Igualmente, la propaganda desmedida con la que se ha atacado a las privatizaciones en la época del segundo gobierno de Carlos Andrés Pérez ha contribuido a fomentar esta idea nefasta de que los empresarios no deben gestionar servicios públicos, por lo cual el divorcio tradicional entre el sector privado y público en Venezuela se ha llevado a niveles inimaginables, dada la creación de las empresas de propiedad social de diversos tipos, que se han multiplicado a lo largo y ancho de la geografía nacional.
Estos planteamientos, de la propiedad de miles de empresas arruinadas, son importantes porque cualquier intento de reconstrucción de los servicios públicos estaría condenado al desastre, sino arranca desde el principio con la privatización de muchas empresas públicas que deberán fusionarse, incluso, para lograr la supervivencia de sus plantillas laborales, y la correcta utilización de sus instalaciones físicas y sus equipos de producción o prestación de servicios.
Está en la conciencia y la cultura del lector la profundidad de esta política de privatización de empresas públicas que, repito, es el mayor desafío político y cultural de cualquier intento de reconstrucción de la sociedad y la economía venezolana.
El segundo mayor problema de la resolución de la problemática de los servicios públicos es, sin duda, la cultura de gratuidad que varía en cada uno de los servicios públicos de acuerdo con parámetros culturales de subsidios a dichos sectores.
La idea de que la salud, la educación, el transporte, la electricidad, el agua son servicios vitales, son conceptos que nadie discute en el siglo XXI, pero que dichos servicios tienen elevados costos operativos son también una realidad inocultable que ha sido superada por la realidad actual:
- No puede ser que el ministro de Salud no sepa que en muchos servicios médicos hay que comprar los insumos necesarios para las operaciones, hay que hacerse los exámenes clínicos en laboratorios privados e incluso que hay que donar utensilios y productos de limpieza, siendo esta situación una privatización parcial que no perdona a quienes tienen seguros médicos del Estado.

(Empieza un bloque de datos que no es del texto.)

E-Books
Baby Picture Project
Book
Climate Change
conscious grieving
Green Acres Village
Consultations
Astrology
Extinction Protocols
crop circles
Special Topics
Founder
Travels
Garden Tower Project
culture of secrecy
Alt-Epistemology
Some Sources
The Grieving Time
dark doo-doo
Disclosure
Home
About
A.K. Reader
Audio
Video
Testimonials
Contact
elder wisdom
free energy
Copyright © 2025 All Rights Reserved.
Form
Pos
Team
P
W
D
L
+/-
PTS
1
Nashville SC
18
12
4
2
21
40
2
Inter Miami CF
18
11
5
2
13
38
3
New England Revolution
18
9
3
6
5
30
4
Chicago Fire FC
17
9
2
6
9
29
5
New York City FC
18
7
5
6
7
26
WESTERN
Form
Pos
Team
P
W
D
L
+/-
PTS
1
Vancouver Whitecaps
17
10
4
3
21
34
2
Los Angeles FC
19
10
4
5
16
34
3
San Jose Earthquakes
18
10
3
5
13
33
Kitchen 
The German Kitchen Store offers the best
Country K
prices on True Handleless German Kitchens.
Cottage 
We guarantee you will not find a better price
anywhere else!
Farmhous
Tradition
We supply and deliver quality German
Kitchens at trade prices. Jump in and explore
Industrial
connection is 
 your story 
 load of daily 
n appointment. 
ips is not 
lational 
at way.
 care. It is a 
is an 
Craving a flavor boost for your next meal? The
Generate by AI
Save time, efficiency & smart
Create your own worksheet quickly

- No puede ser que el ministro de Electricidad no conozca del colapso del sistema de pago de Corpoelec y que millones de hogares funcionan sin pagar el más mínimo pago por dicho servicios, por lo cual no es extraño que se esté llegando al caso de que las comunidades deben comprar los transformadores para que los técnicos los instalen.

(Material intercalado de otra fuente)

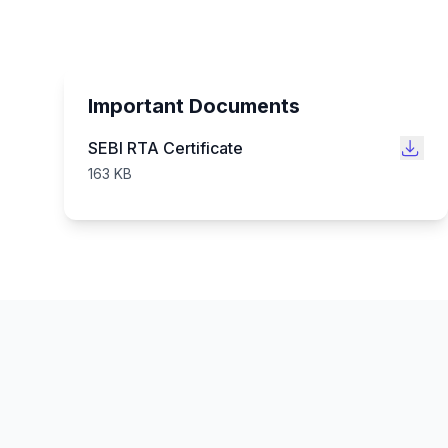
Important Documents
SEBI RTA Certificate
163 KB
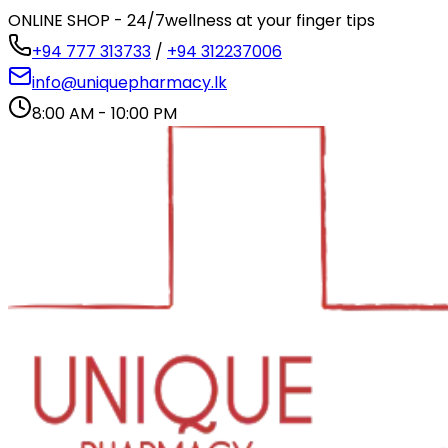
ONLINE SHOP - 24/7
wellness at your finger tips
+94 777 313733
/
+94 312237006
info@uniquepharmacy.lk
8:00 AM - 10:00 PM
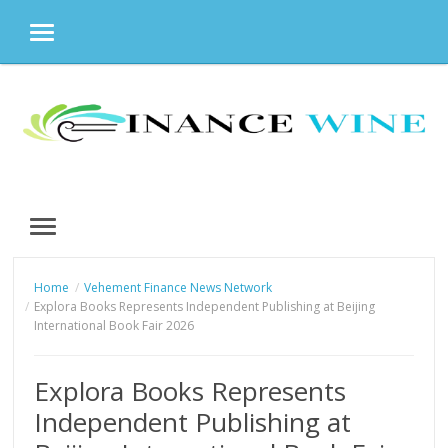
MENU
Skip
to
content
MENU
Home
Vehement Finance News Network
Explora Books Represents Independent Publishing at Beijing
International Book Fair 2026
Explora Books Represents
Independent Publishing at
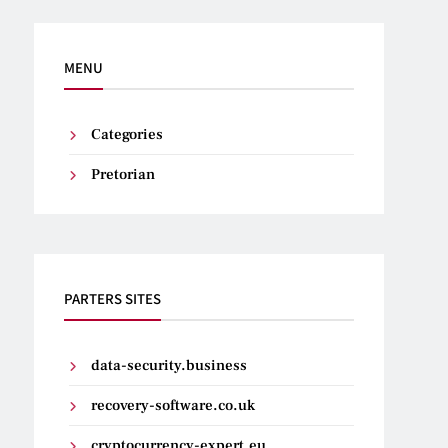
MENU
Categories
Pretorian
PARTERS SITES
data-security.business
recovery-software.co.uk
cryptocurrency-expert.eu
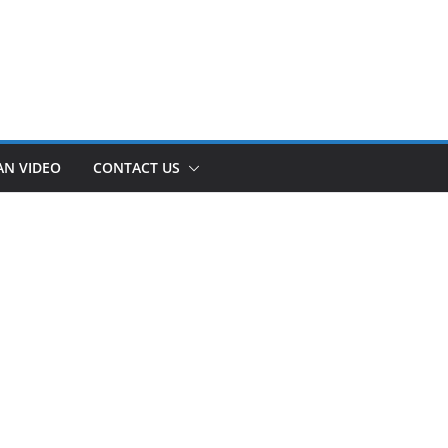
AN VIDEO
CONTACT US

- No puede ser que el ministro de Aguas y Ecosocialismo no conozca las denuncias existentes en todo el país relacionadas con la calidad del agua potable y la anarquía en el mundo de las empresas que embotellan agua potable y que se han generalizado a través del llenado de botellones sin el control sanitario en muchos casos.

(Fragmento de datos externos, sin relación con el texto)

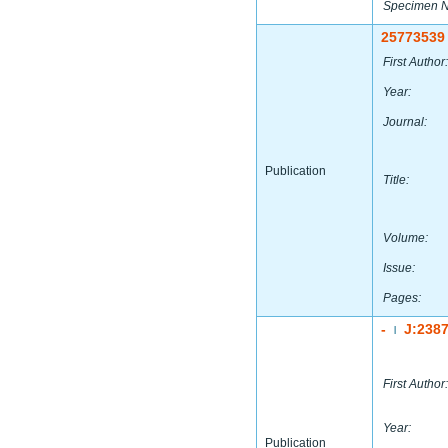
Specimen 
25773539
First Author:
Year:
Journal:
Publication
Title:
Volume:
Issue:
Pages:
-
J:238
|
First Author:
Year:
Publication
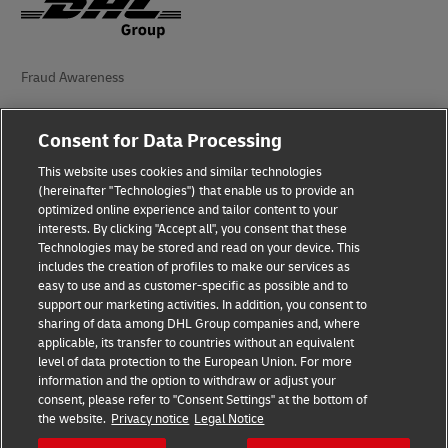
Fraud Awareness
Legal Notice
Consent for Data Processing
Terms of Use
This website uses cookies and similar technologies
(hereinafter "Technologies") that enable us to provide an
Privacy Notice
optimized online experience and tailor content to your
interests. By clicking "Accept all", you consent that these
Additional Information
Technologies may be stored and read on your device. This
includes the creation of profiles to make our services as
Accessibility
easy to use and as customer-specific as possible and to
support our marketing activities. In addition, you consent to
Cookie Settings
sharing of data among DHL Group companies and, where
applicable, its transfer to countries without an equivalent
Follow Us
level of data protection to the European Union. For more
information and the option to withdraw or adjust your
consent, please refer to "Consent Settings" at the bottom of
the website.
Privacy notice
Legal Notice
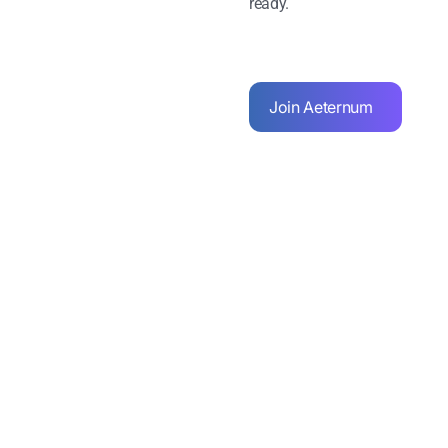
ready.
Join Aeternum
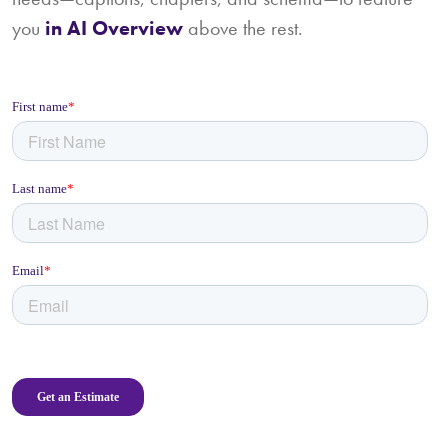
you
in AI Overview
above the rest.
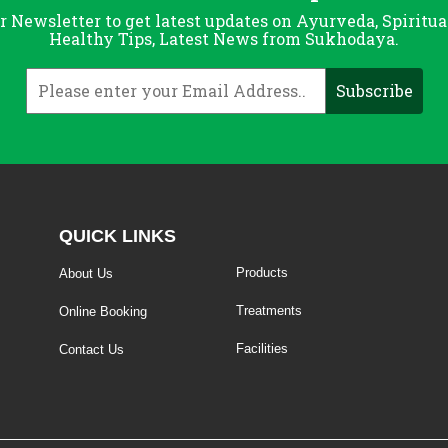
r Newsletter to get latest updates on Ayurveda, Spiritua
Healthy Tips, Latest News from Sukhodaya.
QUICK LINKS
Products
About Us
Treatments
Online Booking
Facilities
Contact Us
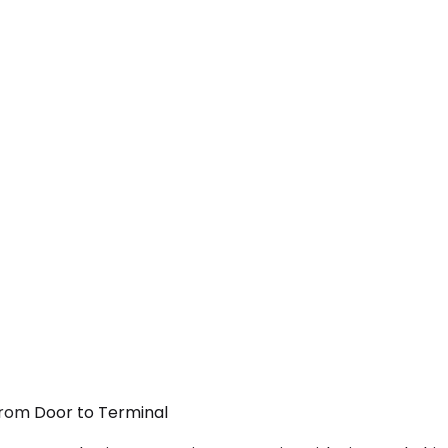
From Door to Terminal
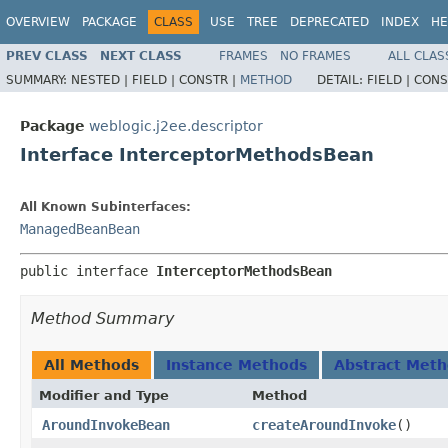
OVERVIEW
PACKAGE
CLASS
USE
TREE
DEPRECATED
INDEX
HE
PREV CLASS
NEXT CLASS
FRAMES
NO FRAMES
ALL CLAS
SUMMARY:
NESTED |
FIELD |
CONSTR |
METHOD
DETAIL:
FIELD |
CONS
Package
weblogic.j2ee.descriptor
Interface InterceptorMethodsBean
All Known Subinterfaces:
ManagedBeanBean
public interface 
InterceptorMethodsBean
Method Summary
All Methods
Instance Methods
Abstract Met
Modifier and Type
Method
AroundInvokeBean
createAroundInvoke
()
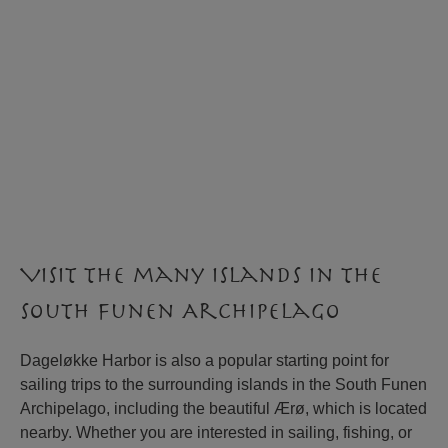
Visit the many islands in the
South Funen Archipelago
Dageløkke Harbor is also a popular starting point for
sailing trips to the surrounding islands in the South Funen
Archipelago, including the beautiful Ærø, which is located
nearby. Whether you are interested in sailing, fishing, or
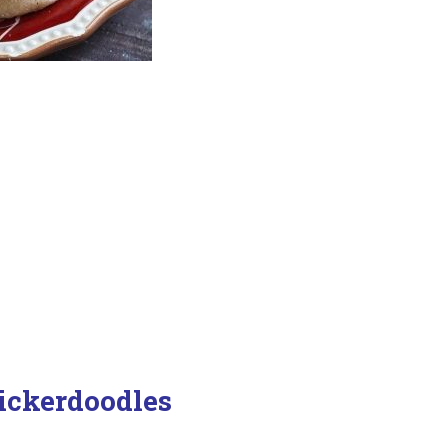
ickerdoodles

- No puede ser que el ministro de Transporte no diga nada ante la desarticulación de la flota de transporte de autobuses en márgenes de 70%, e incluso superior en muchos sectores, situación que amenaza con incrementarse a márgenes casi absolutos en un futuro cercano.
- No puede ser que el ministro de Educación ignore las carencias de insumos de limpieza, así como las necesidades de mantenimiento de miles de escuelas, mientras otros sectores de la administración pública dedican recursos a actividades menos prioritarias.
Los conceptos de eficiencia y cobertura universal de la población son conceptos que no se contraponen o son contradictorios, pues se trata de luchar por establecer nuevos estándares legales y morales para construir una verdadera sociedad desarrollada del siglo XXI.